All mobile plant operators should be verified as competent prior to commencing work. A VoC confirms operators’ stated experience and abilities via a documented skills and knowledge assessment.

How is a VoC done?

Typically, a site supervisor conducts VoCs. While there is no single set of requirements for a VoC, it is suggested that they combine qualifications, experience, risk identification, plant knowledge and practical observation.

It is recommended that a formal process is designed for, and applied to, each item of plant. A VoC need not be complex, however, it should include any specific knowledge and skills that an operator requires to safely use the plant.

How long does a VoC last?

This is an important consideration when developing a VoC and should reflect the nature of your operations. A VoC could be valid for a specified time period (e.g. 12 months) or only for a specific site or project.

Similarly, when a machine is altered or changed in any way, the VoC process should be undertaken again to ensure operators understand its new parameters.

Further, a VoC might be suspended following an incident or investigation, until the operator is again deemed competent.

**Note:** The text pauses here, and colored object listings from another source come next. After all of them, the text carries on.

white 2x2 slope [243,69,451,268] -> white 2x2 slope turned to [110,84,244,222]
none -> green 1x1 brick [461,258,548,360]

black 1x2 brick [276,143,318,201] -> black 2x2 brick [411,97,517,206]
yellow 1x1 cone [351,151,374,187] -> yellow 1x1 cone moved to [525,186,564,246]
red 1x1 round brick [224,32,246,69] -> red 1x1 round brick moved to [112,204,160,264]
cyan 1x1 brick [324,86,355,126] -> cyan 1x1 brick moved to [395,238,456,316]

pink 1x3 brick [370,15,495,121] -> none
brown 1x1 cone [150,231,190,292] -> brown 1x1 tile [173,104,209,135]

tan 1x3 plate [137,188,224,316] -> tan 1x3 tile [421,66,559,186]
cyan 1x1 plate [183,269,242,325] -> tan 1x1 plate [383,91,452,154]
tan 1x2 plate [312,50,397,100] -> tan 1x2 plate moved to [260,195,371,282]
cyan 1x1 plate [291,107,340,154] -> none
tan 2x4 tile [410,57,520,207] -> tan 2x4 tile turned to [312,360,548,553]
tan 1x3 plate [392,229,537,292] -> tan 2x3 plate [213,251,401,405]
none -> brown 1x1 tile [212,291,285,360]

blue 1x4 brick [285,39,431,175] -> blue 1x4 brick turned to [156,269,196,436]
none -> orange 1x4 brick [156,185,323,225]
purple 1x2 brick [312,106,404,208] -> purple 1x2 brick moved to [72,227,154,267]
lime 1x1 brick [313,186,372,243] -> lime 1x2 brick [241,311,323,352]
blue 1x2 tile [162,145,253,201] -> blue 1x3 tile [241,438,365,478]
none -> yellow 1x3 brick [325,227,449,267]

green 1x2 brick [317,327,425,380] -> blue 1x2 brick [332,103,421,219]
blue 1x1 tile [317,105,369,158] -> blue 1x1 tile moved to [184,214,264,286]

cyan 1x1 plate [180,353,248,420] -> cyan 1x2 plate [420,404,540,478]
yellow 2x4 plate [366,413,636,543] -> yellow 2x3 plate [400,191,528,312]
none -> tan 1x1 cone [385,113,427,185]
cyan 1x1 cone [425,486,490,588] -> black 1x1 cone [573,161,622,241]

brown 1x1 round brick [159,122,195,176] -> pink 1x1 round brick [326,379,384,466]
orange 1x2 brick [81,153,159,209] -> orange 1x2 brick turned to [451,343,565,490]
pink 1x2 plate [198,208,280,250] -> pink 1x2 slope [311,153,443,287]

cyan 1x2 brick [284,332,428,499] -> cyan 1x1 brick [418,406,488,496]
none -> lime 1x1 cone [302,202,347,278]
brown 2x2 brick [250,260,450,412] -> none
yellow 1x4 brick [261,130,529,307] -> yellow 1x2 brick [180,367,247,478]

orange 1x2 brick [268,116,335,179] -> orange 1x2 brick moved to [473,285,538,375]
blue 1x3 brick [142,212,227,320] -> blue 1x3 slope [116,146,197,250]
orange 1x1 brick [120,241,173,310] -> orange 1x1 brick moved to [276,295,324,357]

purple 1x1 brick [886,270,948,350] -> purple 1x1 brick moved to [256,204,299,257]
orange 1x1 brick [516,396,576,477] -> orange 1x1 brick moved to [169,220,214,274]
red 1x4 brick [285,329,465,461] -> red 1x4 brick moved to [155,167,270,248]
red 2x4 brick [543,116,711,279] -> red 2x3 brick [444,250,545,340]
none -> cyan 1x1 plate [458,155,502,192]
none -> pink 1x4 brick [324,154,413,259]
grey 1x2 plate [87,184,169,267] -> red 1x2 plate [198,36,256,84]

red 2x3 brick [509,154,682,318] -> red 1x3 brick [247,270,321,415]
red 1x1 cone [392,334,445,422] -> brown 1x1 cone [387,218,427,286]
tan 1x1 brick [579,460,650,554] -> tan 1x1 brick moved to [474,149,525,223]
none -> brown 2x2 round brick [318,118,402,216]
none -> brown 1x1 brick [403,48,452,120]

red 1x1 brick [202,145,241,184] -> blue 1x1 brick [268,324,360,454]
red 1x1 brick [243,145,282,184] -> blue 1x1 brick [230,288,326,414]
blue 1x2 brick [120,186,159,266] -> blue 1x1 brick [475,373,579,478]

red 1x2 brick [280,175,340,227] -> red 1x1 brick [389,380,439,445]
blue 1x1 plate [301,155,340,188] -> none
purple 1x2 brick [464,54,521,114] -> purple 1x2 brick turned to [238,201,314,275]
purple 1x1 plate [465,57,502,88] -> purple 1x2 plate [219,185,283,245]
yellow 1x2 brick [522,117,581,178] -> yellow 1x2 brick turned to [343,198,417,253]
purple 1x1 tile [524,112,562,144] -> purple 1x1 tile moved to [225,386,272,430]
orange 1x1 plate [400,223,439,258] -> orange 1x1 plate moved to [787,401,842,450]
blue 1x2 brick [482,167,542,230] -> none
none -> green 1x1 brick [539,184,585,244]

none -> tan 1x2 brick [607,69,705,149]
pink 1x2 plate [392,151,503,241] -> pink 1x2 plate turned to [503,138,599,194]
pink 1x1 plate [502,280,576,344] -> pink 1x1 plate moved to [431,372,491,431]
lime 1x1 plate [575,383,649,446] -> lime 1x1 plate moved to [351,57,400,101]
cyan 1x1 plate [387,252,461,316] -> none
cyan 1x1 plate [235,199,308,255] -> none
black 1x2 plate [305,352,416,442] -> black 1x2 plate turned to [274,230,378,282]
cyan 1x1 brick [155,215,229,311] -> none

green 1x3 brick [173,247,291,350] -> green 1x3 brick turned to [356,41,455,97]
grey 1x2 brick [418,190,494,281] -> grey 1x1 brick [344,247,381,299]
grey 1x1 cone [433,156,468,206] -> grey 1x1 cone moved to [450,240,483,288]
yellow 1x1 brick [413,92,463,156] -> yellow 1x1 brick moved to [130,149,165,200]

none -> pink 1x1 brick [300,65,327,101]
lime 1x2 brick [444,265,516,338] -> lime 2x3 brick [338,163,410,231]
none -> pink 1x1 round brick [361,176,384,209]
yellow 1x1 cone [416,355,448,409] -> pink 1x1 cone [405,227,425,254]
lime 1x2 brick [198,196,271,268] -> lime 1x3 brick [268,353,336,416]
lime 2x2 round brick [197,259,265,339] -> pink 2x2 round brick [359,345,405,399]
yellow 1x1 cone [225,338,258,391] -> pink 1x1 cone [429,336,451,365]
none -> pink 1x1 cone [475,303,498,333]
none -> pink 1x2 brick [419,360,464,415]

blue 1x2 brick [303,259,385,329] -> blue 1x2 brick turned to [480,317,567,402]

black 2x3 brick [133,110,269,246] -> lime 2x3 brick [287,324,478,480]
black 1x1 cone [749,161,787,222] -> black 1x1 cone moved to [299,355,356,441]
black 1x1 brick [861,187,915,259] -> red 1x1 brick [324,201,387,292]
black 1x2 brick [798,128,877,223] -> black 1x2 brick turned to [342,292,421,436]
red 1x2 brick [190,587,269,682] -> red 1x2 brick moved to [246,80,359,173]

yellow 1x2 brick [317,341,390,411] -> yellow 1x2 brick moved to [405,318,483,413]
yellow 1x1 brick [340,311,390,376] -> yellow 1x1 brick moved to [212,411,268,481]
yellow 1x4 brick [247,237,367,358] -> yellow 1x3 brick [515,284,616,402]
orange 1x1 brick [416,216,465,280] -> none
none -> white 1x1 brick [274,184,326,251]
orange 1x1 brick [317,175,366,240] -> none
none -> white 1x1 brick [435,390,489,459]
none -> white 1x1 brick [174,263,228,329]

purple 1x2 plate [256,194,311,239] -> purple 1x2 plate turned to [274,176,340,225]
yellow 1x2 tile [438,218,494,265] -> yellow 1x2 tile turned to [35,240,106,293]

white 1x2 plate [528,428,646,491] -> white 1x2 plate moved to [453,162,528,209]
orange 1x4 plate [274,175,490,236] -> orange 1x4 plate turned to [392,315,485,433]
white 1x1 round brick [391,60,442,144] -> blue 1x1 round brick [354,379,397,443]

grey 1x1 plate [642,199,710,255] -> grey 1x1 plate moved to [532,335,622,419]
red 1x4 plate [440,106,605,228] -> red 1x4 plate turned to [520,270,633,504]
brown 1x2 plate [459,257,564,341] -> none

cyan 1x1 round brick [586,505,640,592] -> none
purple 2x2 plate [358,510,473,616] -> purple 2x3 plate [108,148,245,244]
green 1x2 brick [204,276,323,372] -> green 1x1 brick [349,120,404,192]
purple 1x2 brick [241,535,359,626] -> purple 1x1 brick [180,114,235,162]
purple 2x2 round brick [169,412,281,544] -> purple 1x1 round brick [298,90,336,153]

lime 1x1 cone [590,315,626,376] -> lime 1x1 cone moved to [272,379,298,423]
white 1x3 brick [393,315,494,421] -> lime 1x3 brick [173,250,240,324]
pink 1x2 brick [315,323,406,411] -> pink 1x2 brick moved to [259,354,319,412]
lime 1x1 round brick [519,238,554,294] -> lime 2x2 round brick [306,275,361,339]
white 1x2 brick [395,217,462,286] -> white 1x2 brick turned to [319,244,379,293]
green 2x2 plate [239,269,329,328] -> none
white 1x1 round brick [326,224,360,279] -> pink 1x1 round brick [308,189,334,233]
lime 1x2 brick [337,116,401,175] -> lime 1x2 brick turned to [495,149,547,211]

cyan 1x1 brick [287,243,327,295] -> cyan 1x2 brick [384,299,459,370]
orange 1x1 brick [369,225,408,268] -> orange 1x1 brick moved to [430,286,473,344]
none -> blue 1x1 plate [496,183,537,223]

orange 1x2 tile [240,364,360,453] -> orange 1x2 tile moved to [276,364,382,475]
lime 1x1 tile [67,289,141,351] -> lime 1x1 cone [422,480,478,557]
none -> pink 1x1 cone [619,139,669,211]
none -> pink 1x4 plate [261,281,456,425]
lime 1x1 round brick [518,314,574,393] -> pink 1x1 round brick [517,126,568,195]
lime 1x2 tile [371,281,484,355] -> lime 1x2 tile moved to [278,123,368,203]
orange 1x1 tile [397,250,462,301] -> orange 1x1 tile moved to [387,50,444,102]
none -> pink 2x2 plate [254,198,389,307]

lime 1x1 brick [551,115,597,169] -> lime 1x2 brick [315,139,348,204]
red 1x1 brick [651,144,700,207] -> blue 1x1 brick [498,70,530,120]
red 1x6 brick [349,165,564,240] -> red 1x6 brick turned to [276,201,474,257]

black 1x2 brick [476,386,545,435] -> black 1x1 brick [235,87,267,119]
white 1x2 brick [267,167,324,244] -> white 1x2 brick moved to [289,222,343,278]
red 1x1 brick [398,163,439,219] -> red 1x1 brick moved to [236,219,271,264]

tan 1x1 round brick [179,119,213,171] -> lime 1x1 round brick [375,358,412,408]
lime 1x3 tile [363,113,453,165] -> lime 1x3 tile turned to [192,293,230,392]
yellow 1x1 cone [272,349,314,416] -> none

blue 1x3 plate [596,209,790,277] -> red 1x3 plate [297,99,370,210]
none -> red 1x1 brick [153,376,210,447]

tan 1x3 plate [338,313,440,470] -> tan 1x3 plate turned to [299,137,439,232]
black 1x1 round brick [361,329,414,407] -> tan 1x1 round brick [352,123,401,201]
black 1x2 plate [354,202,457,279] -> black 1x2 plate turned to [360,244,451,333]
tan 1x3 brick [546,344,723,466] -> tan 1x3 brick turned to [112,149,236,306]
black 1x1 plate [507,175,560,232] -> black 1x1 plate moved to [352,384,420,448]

Pre-requisites for VoC applicant

  • Current licence or relevant unit of competency.
  • Logbooks or work diaries, work documents or other evidence of competency and experience.
  • Site induction or authorisation.

 Pre-requisites for VoC verifier

  • Relevant experience with the plant item in question (may work in tandem with Subject Matter Expert [SME] if required).
  • Certificate IV in Training or other VoC qualification.
  • Site induction and typically site supervisor, trainer or team leader.

VoC considerations

  • Plant make and model: Not all equipment (even of the same type) is identical. There can be differences in controls, design, responsiveness, and performance characteristics.
  • Attachments: Some plant have various attachments or tools (e.g. excavator/auger, water cart/sprayers).
  • Modifications: Has the equipment been altered? Changes could affect guards, visibility, weight and technologies used.
  • Restrictions: Specific site or area of site, time restrictions.
  • Licensing and registration: Is work undertaken on roads? For any equipment operating on roads or public access areas, you must consider registration and the effects of public liability cover.
  • Risk categorisation of plant items: Different equipment may have different requirements e.g. for training and assessment.

This Form is a guide only and does not contain a definitive list of legal or regulatory requirements. To meet your legal obligations, you are required to seek independent advice to assess your circumstances.


  • Operators can prepare for a VoC assessment by reviewing relevant training materials, ensuring they are familiar with equipment manuals and safety guidelines, and staying updated on industry best practices. Practical experience and ongoing training are also important for readiness.

  • Failing to conduct regular VoC assessments can lead to increased risks of accidents, injuries, and even fatalities. It may also result in non-compliance with regulatory requirements, potentially leading to legal consequences or fines.

  • Yes, operators usually have the right to appeal or challenge assessment results if they believe there were errors in the process. Employers should have a clear and transparent appeals procedure in place.